Das Preisträger-Konzert bestreitet er am 10.09. (innerhalb der Cologne Jazzweek) im Stadtgarten mit seinem dynamischen Quartett Cipher ( darin zwei PianistInnen: Kirke Karja, Felix Hauptmann sowie Philip Dornbusch, dr).Seinen ersten Gig nach Aushändigung der Preisurkunde hatte Kintopf an dem Ort, der ihn „herausgebracht“ hat, im Loft Köln (wo sonst?) … mit einem Pianotrio, ganz anders als das „heimische“ von und mit Felix Hauptmann.
Mit dem Pianisten Phillip Golup (Brooklyn) und dem Schlagzeuger Samuel Ber (ein Belgier in Paris)
 brachte er, nach zwei Konzerten in Holland, eine kurze Tournee zum Abschluß.
Die Rollen neben der des Bassisten werden anders ausgeführt als in seinem Stammtrio.

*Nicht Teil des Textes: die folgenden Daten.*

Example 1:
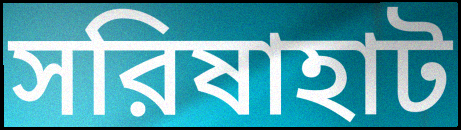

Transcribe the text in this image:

সরিষাহাট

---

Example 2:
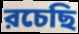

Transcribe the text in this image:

রচেছি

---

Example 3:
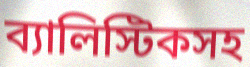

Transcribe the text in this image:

ব্যালিস্টিকসহ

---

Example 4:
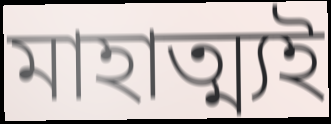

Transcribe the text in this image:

মাহাত্ম্যই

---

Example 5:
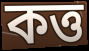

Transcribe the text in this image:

কত্ত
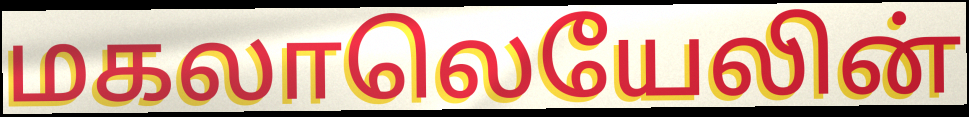
மகலாலெயேலின்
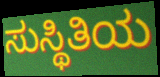
ಸುಸ್ಥಿತಿಯ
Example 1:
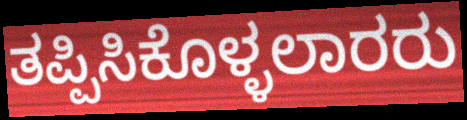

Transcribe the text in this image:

ತಪ್ಪಿಸಿಕೊಳ್ಳಲಾರರು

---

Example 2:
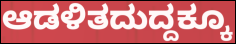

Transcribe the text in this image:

ಆಡಳಿತದುದ್ದಕ್ಕೂ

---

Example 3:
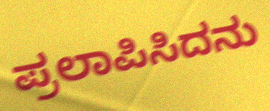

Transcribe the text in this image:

ಪ್ರಲಾಪಿಸಿದನು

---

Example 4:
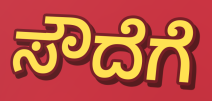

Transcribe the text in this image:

ಸೌದೆಗೆ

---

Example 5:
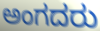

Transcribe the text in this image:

ಅಂಗದರು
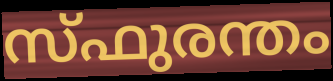
സ്ഫുരന്തം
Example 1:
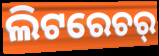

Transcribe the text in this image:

Phillip Golup bevozugt weitaus weniger lines als Hauptmann, er ist ein ausgesprochen motivischer Improvisator mit nicht geringer Neigung zu Wiederholungsformeln. Die meisten Stücke stammten von ihm, Teile aus einer offenbar großen Suite. In einem Stücke wollte die Jazzpolizei einen Teil des Flügels als „präpariert“ erkennen, aber nein es war eine Frage des Anschlages.
Sehr eindrucksvoll eine rubato startende Ballade, die sich zu einem großen crescendo aufschwingt.
Gegenüber Leif Berger erscheint Samuel Ber als geradezu minimalistisch. Wie seine Kollegen auch, ein vorzüglicher Zuhörer. 
Man wünschte sich dieses Trio alsbald wieder zu erleben, in einem Zustand von größer gesättigter Erfahrung miteinander.